I'll probably end up getting IronX until I get the hang of approx how often I need to do the car, or to do a smaller section to get an idea of whether it needs doing, and then actually decontaminate using the AS stuff as it's cheaper


----------



## daipower (Apr 26, 2012)

can someone tell me what exactly fall out remover does, I am new to all this.

thanks
Dai


----------



## OGGYsri (May 12, 2010)

It remove iron particles from your cars paint and wheels.


----------



## B17BLG (Jun 26, 2012)

great test thanks


----------



## Pezza4u (Jun 7, 2007)

Good test :thumb:

I used my first fallout remover product (Decon Gel) over the weekend and was shocked at what it removed from some wheels. The problem is a litre bottle won't last that long so have been looking at the AS version.

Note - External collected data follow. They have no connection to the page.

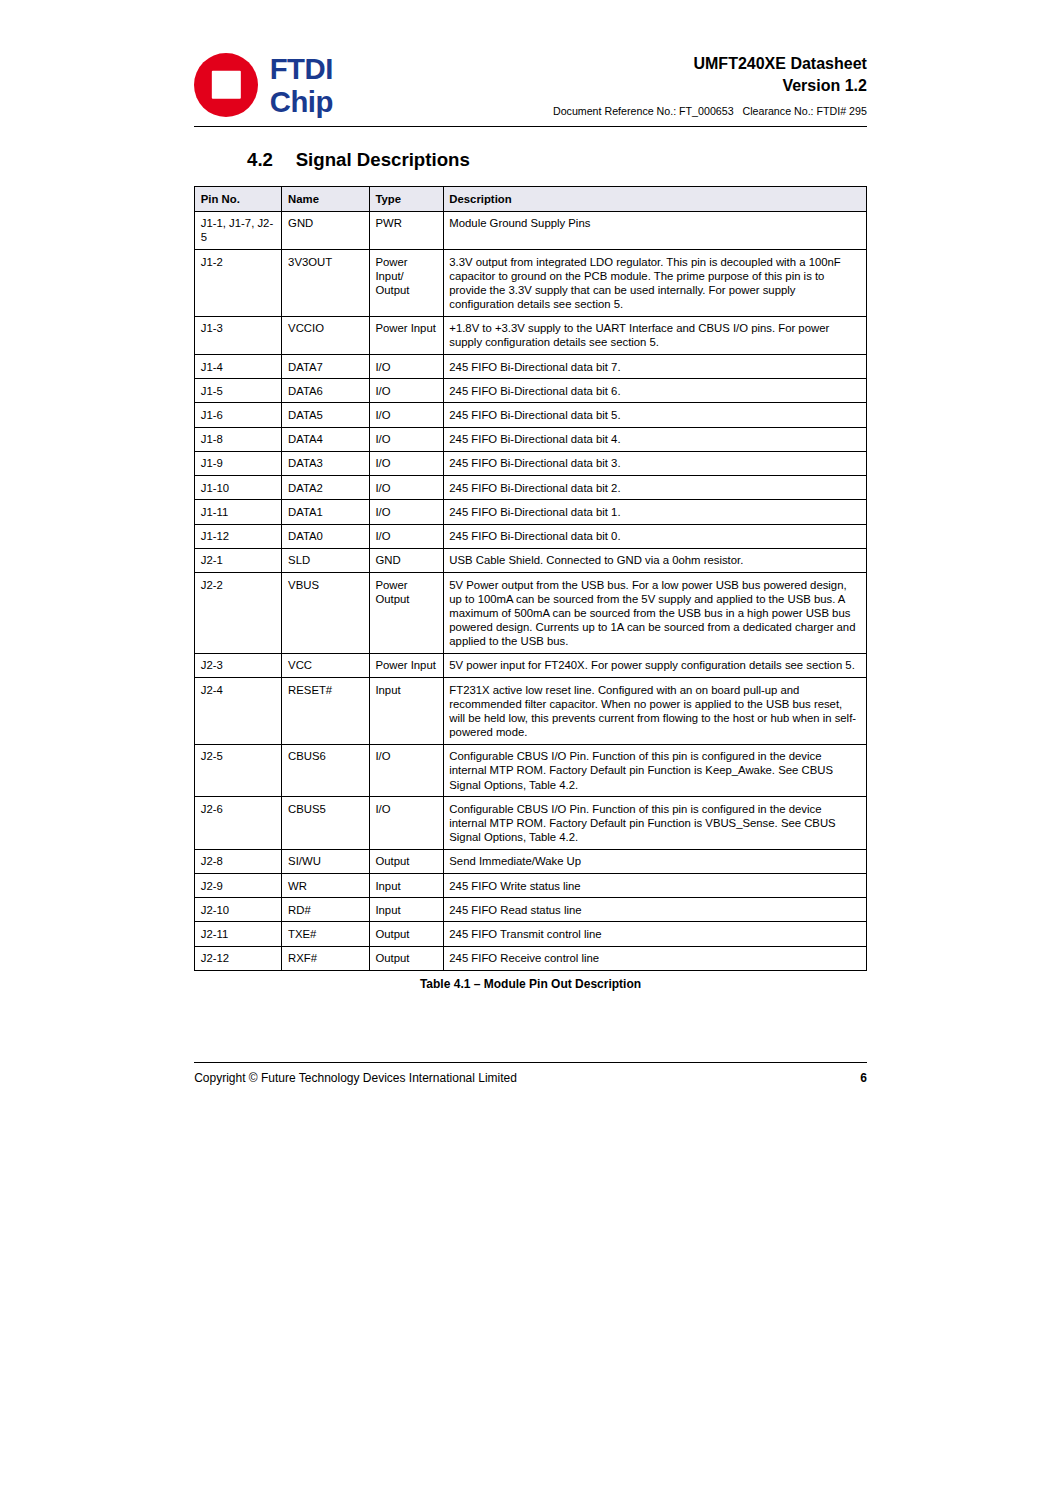FTDI Chip
UMFT240XE Datasheet
Version 1.2
Document Reference No.: FT_000653 Clearance No.: FTDI# 295
4.2 Signal Descriptions
| Pin No. | Name | Type | Description |
| --- | --- | --- | --- |
| J1-1, J1-7, J2-5 | GND | PWR | Module Ground Supply Pins |
| J1-2 | 3V3OUT | Power Input/ Output | 3.3V output from integrated LDO regulator. This pin is decoupled with a 100nF capacitor to ground on the PCB module. The prime purpose of this pin is to provide the 3.3V supply that can be used internally. For power supply configuration details see section 5. |
| J1-3 | VCCIO | Power Input | +1.8V to +3.3V supply to the UART Interface and CBUS I/O pins. For power supply configuration details see section 5. |
| J1-4 | DATA7 | I/O | 245 FIFO Bi-Directional data bit 7. |
| J1-5 | DATA6 | I/O | 245 FIFO Bi-Directional data bit 6. |
| J1-6 | DATA5 | I/O | 245 FIFO Bi-Directional data bit 5. |
| J1-8 | DATA4 | I/O | 245 FIFO Bi-Directional data bit 4. |
| J1-9 | DATA3 | I/O | 245 FIFO Bi-Directional data bit 3. |
| J1-10 | DATA2 | I/O | 245 FIFO Bi-Directional data bit 2. |
| J1-11 | DATA1 | I/O | 245 FIFO Bi-Directional data bit 1. |
| J1-12 | DATA0 | I/O | 245 FIFO Bi-Directional data bit 0. |
| J2-1 | SLD | GND | USB Cable Shield. Connected to GND via a 0ohm resistor. |
| J2-2 | VBUS | Power Output | 5V Power output from the USB bus. For a low power USB bus powered design, up to 100mA can be sourced from the 5V supply and applied to the USB bus. A maximum of 500mA can be sourced from the USB bus in a high power USB bus powered design. Currents up to 1A can be sourced from a dedicated charger and applied to the USB bus. |
| J2-3 | VCC | Power Input | 5V power input for FT240X. For power supply configuration details see section 5. |
| J2-4 | RESET# | Input | FT231X active low reset line. Configured with an on board pull-up and recommended filter capacitor. When no power is applied to the USB bus reset, will be held low, this prevents current from flowing to the host or hub when in self-powered mode. |
| J2-5 | CBUS6 | I/O | Configurable CBUS I/O Pin. Function of this pin is configured in the device internal MTP ROM. Factory Default pin Function is Keep_Awake. See CBUS Signal Options, Table 4.2. |
| J2-6 | CBUS5 | I/O | Configurable CBUS I/O Pin. Function of this pin is configured in the device internal MTP ROM. Factory Default pin Function is VBUS_Sense. See CBUS Signal Options, Table 4.2. |
| J2-8 | SI/WU | Output | Send Immediate/Wake Up |
| J2-9 | WR | Input | 245 FIFO Write status line |
| J2-10 | RD# | Input | 245 FIFO Read status line |
| J2-11 | TXE# | Output | 245 FIFO Transmit control line |
| J2-12 | RXF# | Output | 245 FIFO Receive control line |
Table 4.1 – Module Pin Out Description
Copyright © Future Technology Devices International Limited
6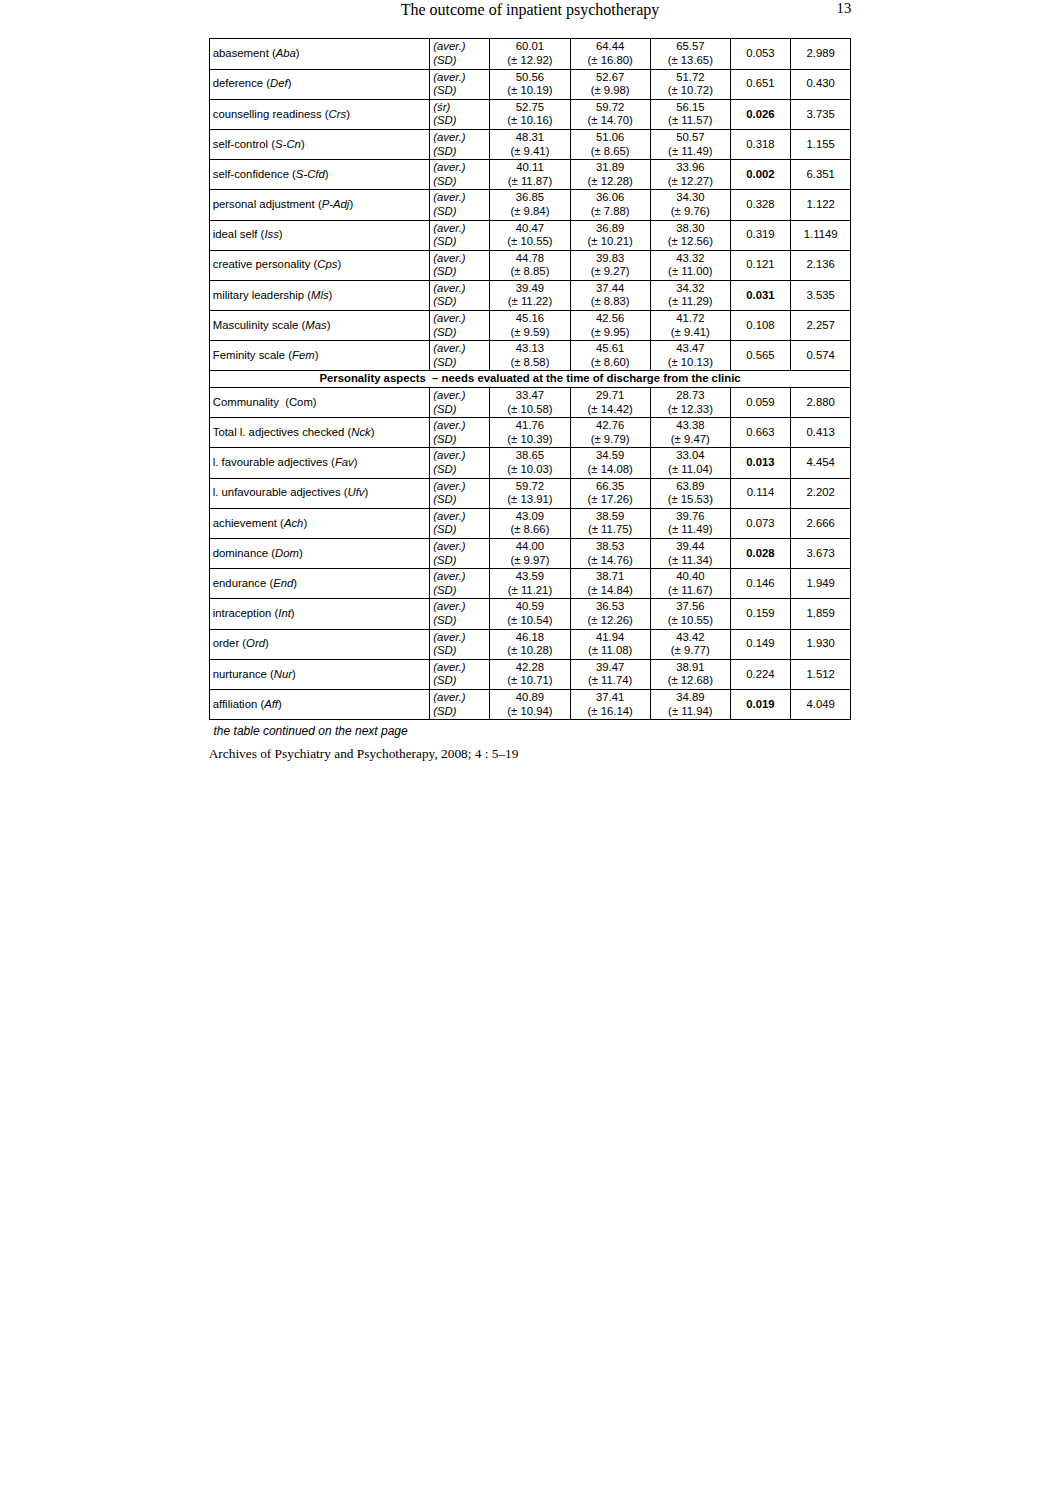The outcome of inpatient psychotherapy 13
| abasement ( Aba ) | (aver.) (SD) | 60.01 (± 12.92) | 64.44 (± 16.80) | 65.57 (± 13.65) | 0.053 | 2.989 |
| deference ( Def ) | (aver.) (SD) | 50.56 (± 10.19) | 52.67 (± 9.98) | 51.72 (± 10.72) | 0.651 | 0.430 |
| counselling readiness ( Crs ) | (śr) (SD) | 52.75 (± 10.16) | 59.72 (± 14.70) | 56.15 (± 11.57) | 0.026 | 3.735 |
| self-control ( S-Cn ) | (aver.) (SD) | 48.31 (± 9.41) | 51.06 (± 8.65) | 50.57 (± 11.49) | 0.318 | 1.155 |
| self-confidence ( S-Cfd ) | (aver.) (SD) | 40.11 (± 11.87) | 31.89 (± 12.28) | 33.96 (± 12.27) | 0.002 | 6.351 |
| personal adjustment ( P-Adj ) | (aver.) (SD) | 36.85 (± 9.84) | 36.06 (± 7.88) | 34.30 (± 9.76) | 0.328 | 1.122 |
| ideal self ( Iss ) | (aver.) (SD) | 40.47 (± 10.55) | 36.89 (± 10.21) | 38.30 (± 12.56) | 0.319 | 1.1149 |
| creative personality ( Cps ) | (aver.) (SD) | 44.78 (± 8.85) | 39.83 (± 9.27) | 43.32 (± 11.00) | 0.121 | 2.136 |
| military leadership ( Mls ) | (aver.) (SD) | 39.49 (± 11.22) | 37.44 (± 8.83) | 34.32 (± 11.29) | 0.031 | 3.535 |
| Masculinity scale ( Mas ) | (aver.) (SD) | 45.16 (± 9.59) | 42.56 (± 9.95) | 41.72 (± 9.41) | 0.108 | 2.257 |
| Feminity scale ( Fem ) | (aver.) (SD) | 43.13 (± 8.58) | 45.61 (± 8.60) | 43.47 (± 10.13) | 0.565 | 0.574 |
| Personality aspects – needs evaluated at the time of discharge from the clinic |
| Communality (Com) | (aver.) (SD) | 33.47 (± 10.58) | 29.71 (± 14.42) | 28.73 (± 12.33) | 0.059 | 2.880 |
| Total l. adjectives checked ( Nck ) | (aver.) (SD) | 41.76 (± 10.39) | 42.76 (± 9.79) | 43.38 (± 9.47) | 0.663 | 0.413 |
| l. favourable adjectives ( Fav ) | (aver.) (SD) | 38.65 (± 10.03) | 34.59 (± 14.08) | 33.04 (± 11.04) | 0.013 | 4.454 |
| l. unfavourable adjectives ( Ufv ) | (aver.) (SD) | 59.72 (± 13.91) | 66.35 (± 17.26) | 63.89 (± 15.53) | 0.114 | 2.202 |
| achievement ( Ach ) | (aver.) (SD) | 43.09 (± 8.66) | 38.59 (± 11.75) | 39.76 (± 11.49) | 0.073 | 2.666 |
| dominance ( Dom ) | (aver.) (SD) | 44.00 (± 9.97) | 38.53 (± 14.76) | 39.44 (± 11.34) | 0.028 | 3.673 |
| endurance ( End ) | (aver.) (SD) | 43.59 (± 11.21) | 38.71 (± 14.84) | 40.40 (± 11.67) | 0.146 | 1.949 |
| intraception ( Int ) | (aver.) (SD) | 40.59 (± 10.54) | 36.53 (± 12.26) | 37.56 (± 10.55) | 0.159 | 1.859 |
| order ( Ord ) | (aver.) (SD) | 46.18 (± 10.28) | 41.94 (± 11.08) | 43.42 (± 9.77) | 0.149 | 1.930 |
| nurturance ( Nur ) | (aver.) (SD) | 42.28 (± 10.71) | 39.47 (± 11.74) | 38.91 (± 12.68) | 0.224 | 1.512 |
| affiliation ( Aff ) | (aver.) (SD) | 40.89 (± 10.94) | 37.41 (± 16.14) | 34.89 (± 11.94) | 0.019 | 4.049 |
the table continued on the next page
Archives of Psychiatry and Psychotherapy, 2008; 4 : 5–19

What kind of price does the rep charge for this?


----------



## jlw41 (Jun 5, 2011)

£9 for 5L of fallout remover from my rep. Then diluted up to 3:1 :thumb: bargain in my book


----------



## Nally (May 30, 2012)

jlw41 said:


> £9 for 5L of fallout remover from my rep. Then diluted up to 3:1 :thumb: bargain in my book


Would like to see a wheel test on old fall out


----------



## TopSport+ (Jul 22, 2012)

good test mate


----------



## TJenkos (May 6, 2009)

EDIT: Using the new tapatalk 2, didnt realise there were 2 pages!

Always wondered this, shall give it a go!


----------



## Yellow Dave (Apr 5, 2011)

Take a look at the pictures on the first page, a good insight into their performance


----------



## Nally (May 30, 2012)

This acid ?


----------



## sitalchauhan (Mar 10, 2012)

Nally said:


> This acid ?


Oxalic and citric acid, both chemicals very commonly used in fallout and rust removal products. Even though it contains acid, it is perfectly safe and does not damage trim or plastics if you use it correctly (dont let it dry and rinse it off thoroughly)


----------



## Nally (May 30, 2012)

sitalchauhan said:


> Oxalic and citric acid, both chemicals very commonly used in fallout and rust removal products. Even though it contains acid, it is perfectly safe and does not damage trim or plastics if you use it correctly (dont let it dry and rinse it off thoroughly)


Dose korrosol / auto wheels have this acid ?


----------



## AllenF (Aug 20, 2012)

Mmmmmmm fallout remover
Could stop you argueing with someone
Could remove contaminates from the paint
Could be a waste of time.
Could be another fad like grit guards.
Never really seen the point of it on regular motors. Only on certain motors from certain enviroments. Like next to railway lines welders etc


----------



## sitalchauhan (Mar 10, 2012)

Nally said:


> Dose korrosol / auto wheels have this acid ?


Bilt hamber website states that auto wheel is non-acidoc and non-alkaline. 
It says korrosol is 'controlled ph non-alkaline' so i am not sure, but i think it may contain acid which has then has a buffer added to make it ph neutral. But that is guess because the description does not state that it is does not contain any acids. It says it does not contain phosphoric or oxalic acid, so it may contain citric acid. You are probably best to email bilt hamber directly.
Either way, a fallout remover is only supposed to be used every now and then, and not regularly, so as long as you follow each products instructions you will be fine


----------



## fatdazza (Dec 29, 2010)

AllenF said:


> Mmmmmmm fallout remover
> Could stop you argueing with someone
> Could remove contaminates from the paint
> Could be a waste of time.
> ...


Like you, I initially questioned the benefit of a fallout remover. However.....

I live in the country, nowhere near a railway line or "industrial fallout" sources.

My car was clayed a year previously and regularly washed and waxed.

I then used iron x on the car and was amazed at the amount of "bleeding" that occurred.


----------



## nickyd (Jan 16, 2014)

I think I'm going to try Iron X (I've got a small sample).
I also bought some Korrosol a while back but haven't used it as yet.
There was so much muck/salt on my car recently that some fallout remover may well be of benefit.
N


----------